— start Given records —
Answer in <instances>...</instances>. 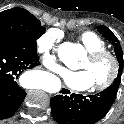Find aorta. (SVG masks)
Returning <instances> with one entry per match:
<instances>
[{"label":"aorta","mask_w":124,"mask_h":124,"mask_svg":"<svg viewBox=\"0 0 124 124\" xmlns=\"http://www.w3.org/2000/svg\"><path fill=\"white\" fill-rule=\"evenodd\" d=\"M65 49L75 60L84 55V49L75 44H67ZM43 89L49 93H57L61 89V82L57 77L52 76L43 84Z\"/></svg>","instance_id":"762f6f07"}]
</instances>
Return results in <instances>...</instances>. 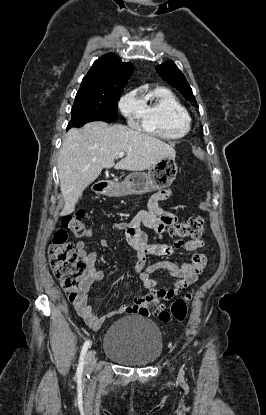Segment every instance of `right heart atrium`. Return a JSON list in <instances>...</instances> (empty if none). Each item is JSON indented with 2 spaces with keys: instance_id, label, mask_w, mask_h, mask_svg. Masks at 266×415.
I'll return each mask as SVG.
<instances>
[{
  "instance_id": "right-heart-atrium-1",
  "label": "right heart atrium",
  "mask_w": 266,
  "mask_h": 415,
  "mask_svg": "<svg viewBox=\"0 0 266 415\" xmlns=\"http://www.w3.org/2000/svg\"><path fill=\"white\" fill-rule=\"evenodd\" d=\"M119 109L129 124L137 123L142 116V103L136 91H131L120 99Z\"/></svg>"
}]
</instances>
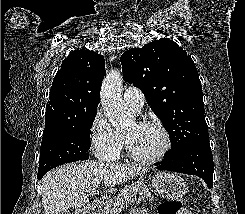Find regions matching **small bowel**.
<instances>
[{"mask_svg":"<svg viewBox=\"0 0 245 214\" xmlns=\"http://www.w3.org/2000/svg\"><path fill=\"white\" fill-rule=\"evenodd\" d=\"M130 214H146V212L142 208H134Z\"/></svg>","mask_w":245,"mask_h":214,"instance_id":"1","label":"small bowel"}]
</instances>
— end Given records —
— start Given records —
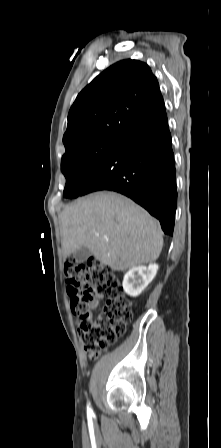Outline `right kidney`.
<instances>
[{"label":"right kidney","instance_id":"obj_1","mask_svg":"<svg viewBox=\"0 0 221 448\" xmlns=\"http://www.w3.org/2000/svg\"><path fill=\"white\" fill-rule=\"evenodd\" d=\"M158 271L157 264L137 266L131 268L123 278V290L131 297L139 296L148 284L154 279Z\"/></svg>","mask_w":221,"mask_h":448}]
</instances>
— end Given records —
— start Given records —
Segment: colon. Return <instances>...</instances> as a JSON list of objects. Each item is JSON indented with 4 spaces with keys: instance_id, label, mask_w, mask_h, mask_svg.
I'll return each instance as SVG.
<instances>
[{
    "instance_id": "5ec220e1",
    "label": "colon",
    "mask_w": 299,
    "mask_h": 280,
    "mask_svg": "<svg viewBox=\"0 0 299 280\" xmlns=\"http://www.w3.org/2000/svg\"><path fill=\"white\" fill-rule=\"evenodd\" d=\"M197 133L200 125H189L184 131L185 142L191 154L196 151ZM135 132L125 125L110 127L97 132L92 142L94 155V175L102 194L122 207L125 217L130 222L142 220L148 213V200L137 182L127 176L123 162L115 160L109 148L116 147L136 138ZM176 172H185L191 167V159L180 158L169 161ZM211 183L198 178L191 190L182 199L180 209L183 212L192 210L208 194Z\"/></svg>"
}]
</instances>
— end Given records —
Which lines of the data above contain the word "colon"? List each of those lines in full.

▶ Task solution
Segment: colon. Return <instances>...</instances> as a JSON list of objects. Each item is JSON indented with 4 spaces with keys: instance_id, label, mask_w, mask_h, mask_svg.
    "label": "colon",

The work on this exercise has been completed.